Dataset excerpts

--------------------

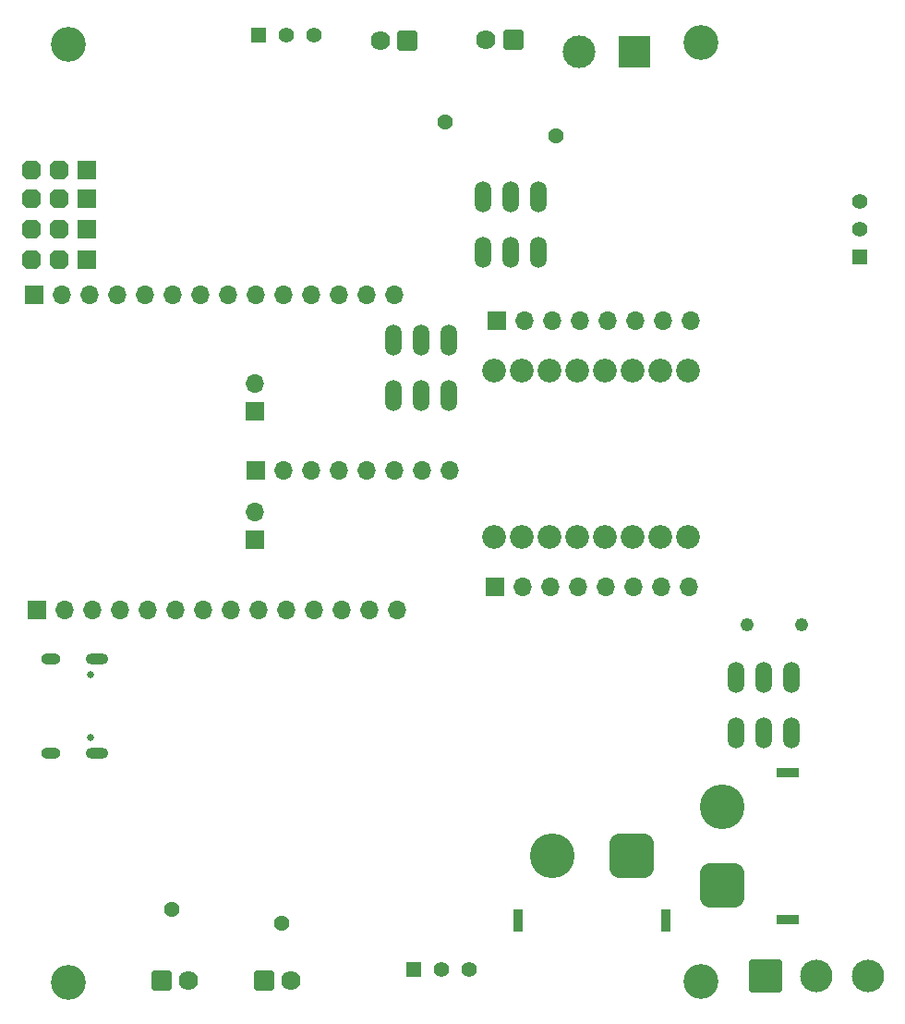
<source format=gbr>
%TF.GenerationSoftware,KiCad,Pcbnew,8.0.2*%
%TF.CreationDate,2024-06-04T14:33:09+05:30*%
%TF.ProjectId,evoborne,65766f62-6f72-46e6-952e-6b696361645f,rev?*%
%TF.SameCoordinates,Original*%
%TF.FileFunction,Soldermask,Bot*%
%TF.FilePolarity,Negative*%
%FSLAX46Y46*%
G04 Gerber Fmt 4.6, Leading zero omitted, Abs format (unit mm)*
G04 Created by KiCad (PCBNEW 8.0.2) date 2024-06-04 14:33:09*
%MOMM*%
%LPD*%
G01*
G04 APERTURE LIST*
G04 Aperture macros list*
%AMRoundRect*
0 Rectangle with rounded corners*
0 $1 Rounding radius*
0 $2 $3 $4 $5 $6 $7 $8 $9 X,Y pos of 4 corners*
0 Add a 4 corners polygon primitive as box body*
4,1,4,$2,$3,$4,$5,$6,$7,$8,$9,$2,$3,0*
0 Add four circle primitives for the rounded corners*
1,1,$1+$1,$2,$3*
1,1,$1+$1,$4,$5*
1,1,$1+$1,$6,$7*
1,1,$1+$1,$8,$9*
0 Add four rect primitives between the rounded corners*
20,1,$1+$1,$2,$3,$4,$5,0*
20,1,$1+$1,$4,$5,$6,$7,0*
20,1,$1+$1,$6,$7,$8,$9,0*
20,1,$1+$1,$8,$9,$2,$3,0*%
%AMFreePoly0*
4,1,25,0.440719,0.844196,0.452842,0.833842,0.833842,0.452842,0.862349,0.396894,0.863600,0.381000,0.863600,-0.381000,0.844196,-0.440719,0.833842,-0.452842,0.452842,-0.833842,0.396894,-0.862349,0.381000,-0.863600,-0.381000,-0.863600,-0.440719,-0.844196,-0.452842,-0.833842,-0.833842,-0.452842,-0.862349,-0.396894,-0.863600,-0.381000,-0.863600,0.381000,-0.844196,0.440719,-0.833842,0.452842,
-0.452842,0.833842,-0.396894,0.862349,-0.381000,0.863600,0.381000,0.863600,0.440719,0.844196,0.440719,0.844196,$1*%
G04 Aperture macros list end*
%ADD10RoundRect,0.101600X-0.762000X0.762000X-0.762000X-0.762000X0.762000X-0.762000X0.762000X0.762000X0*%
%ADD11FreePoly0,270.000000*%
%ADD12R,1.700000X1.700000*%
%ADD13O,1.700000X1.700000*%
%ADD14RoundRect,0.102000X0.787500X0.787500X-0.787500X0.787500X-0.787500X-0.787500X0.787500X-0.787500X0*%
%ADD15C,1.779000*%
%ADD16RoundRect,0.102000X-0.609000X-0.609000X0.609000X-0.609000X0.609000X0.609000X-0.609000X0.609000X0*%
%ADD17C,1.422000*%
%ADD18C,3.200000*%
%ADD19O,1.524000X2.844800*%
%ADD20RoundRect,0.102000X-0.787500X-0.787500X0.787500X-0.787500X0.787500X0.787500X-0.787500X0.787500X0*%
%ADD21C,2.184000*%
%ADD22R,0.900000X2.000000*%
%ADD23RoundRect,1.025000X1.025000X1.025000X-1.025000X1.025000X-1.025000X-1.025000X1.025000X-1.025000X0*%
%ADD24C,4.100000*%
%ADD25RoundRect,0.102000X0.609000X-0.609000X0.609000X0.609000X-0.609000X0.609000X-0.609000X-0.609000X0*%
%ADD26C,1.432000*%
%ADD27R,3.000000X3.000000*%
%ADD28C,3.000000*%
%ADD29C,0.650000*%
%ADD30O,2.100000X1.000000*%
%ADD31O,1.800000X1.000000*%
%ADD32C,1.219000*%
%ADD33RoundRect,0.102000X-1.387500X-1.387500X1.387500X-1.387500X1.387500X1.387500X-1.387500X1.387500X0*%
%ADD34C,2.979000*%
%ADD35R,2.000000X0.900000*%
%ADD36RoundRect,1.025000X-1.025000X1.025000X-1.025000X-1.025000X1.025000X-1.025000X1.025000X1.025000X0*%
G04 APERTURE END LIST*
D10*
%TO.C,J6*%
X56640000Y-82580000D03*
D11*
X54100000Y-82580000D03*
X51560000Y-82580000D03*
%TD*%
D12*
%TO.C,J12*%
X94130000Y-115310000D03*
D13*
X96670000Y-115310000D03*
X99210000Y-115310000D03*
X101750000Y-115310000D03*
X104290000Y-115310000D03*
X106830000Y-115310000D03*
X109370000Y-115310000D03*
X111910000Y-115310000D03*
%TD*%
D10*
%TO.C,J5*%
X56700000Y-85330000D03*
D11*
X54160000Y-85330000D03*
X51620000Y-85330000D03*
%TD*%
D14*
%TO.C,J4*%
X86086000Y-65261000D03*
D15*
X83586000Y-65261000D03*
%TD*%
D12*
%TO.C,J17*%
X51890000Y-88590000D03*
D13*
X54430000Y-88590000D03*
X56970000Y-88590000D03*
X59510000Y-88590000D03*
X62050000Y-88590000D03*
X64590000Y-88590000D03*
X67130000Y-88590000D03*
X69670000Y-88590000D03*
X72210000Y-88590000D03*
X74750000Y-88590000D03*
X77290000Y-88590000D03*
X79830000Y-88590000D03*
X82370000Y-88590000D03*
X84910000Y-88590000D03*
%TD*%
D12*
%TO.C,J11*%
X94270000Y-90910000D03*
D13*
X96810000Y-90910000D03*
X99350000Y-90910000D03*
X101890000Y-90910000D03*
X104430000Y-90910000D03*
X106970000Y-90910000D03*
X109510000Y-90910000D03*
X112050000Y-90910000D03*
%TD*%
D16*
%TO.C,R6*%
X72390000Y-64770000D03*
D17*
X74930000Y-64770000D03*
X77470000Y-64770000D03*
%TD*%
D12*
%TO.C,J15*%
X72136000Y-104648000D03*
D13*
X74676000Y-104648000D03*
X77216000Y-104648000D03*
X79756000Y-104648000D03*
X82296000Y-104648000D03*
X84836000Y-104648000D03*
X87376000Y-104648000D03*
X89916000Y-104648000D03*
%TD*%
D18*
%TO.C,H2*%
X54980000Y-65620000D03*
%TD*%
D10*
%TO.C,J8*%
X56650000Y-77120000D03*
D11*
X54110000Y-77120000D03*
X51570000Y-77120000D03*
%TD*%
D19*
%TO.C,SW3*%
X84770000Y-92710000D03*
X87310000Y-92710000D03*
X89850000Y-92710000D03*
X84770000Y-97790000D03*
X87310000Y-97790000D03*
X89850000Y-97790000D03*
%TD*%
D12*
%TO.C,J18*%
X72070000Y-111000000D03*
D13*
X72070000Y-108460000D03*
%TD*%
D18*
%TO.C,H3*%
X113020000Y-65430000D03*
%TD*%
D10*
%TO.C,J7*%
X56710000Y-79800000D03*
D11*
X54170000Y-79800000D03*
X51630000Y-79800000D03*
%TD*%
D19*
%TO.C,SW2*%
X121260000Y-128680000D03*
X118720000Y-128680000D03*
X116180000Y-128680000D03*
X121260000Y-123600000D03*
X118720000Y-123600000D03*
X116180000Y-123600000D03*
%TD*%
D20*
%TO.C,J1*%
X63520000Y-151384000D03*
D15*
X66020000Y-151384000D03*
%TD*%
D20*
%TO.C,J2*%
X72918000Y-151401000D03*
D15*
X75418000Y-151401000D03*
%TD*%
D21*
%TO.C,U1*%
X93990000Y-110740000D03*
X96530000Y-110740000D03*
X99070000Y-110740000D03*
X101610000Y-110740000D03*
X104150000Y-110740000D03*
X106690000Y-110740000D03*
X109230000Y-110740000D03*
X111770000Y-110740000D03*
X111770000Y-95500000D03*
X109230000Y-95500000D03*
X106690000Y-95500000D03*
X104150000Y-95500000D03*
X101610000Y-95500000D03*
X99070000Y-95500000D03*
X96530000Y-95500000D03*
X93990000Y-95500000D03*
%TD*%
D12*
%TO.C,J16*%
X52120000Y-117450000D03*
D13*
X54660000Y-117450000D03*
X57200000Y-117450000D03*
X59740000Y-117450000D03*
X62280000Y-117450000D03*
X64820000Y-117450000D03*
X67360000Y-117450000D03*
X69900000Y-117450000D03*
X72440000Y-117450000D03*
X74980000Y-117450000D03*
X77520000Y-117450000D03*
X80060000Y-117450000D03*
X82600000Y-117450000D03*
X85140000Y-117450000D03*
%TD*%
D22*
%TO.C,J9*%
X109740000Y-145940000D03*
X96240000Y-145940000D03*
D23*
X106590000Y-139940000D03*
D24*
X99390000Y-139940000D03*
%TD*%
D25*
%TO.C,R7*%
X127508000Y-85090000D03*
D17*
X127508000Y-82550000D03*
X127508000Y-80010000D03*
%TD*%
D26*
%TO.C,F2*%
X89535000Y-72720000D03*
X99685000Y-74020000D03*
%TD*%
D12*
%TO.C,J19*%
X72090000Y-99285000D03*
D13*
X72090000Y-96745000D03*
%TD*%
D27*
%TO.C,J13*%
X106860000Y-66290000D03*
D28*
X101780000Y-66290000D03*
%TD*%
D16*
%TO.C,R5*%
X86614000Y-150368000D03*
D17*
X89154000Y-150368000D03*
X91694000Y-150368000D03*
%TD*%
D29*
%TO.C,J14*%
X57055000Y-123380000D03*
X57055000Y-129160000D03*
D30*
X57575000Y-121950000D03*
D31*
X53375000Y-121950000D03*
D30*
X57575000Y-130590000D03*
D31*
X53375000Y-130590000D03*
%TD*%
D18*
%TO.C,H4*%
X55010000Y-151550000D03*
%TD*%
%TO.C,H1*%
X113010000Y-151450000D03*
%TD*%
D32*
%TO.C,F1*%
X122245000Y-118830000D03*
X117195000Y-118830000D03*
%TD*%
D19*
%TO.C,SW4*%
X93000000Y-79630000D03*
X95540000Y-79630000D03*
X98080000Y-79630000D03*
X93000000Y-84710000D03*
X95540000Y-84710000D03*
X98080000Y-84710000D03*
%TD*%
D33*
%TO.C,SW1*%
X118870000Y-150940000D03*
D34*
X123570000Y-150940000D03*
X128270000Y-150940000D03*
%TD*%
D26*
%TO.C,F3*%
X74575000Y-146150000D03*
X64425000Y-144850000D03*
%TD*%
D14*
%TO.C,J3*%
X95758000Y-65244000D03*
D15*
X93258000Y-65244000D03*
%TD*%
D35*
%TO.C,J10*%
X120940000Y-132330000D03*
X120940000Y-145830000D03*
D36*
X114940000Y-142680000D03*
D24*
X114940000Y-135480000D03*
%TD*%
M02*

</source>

--------------------

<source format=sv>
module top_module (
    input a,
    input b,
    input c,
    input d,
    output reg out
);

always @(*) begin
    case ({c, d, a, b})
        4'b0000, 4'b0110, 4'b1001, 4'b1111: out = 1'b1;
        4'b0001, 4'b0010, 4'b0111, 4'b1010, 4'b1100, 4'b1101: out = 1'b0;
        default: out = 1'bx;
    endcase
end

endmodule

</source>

--------------------

Instructions to follow
From the entries above, restate word for word the lines from the line containing "<source format=gbr>" to the line containing "G04 Created by", both ends included, and nothing more.

Result of this task
<source format=gbr>
%TF.GenerationSoftware,KiCad,Pcbnew,8.0.2*%
%TF.CreationDate,2024-06-04T14:33:09+05:30*%
%TF.ProjectId,evoborne,65766f62-6f72-46e6-952e-6b696361645f,rev?*%
%TF.SameCoordinates,Original*%
%TF.FileFunction,Soldermask,Bot*%
%TF.FilePolarity,Negative*%
%FSLAX46Y46*%
G04 Gerber Fmt 4.6, Leading zero omitted, Abs format (unit mm)*
G04 Created by KiCad (PCBNEW 8.0.2) date 2024-06-04 14:33:09*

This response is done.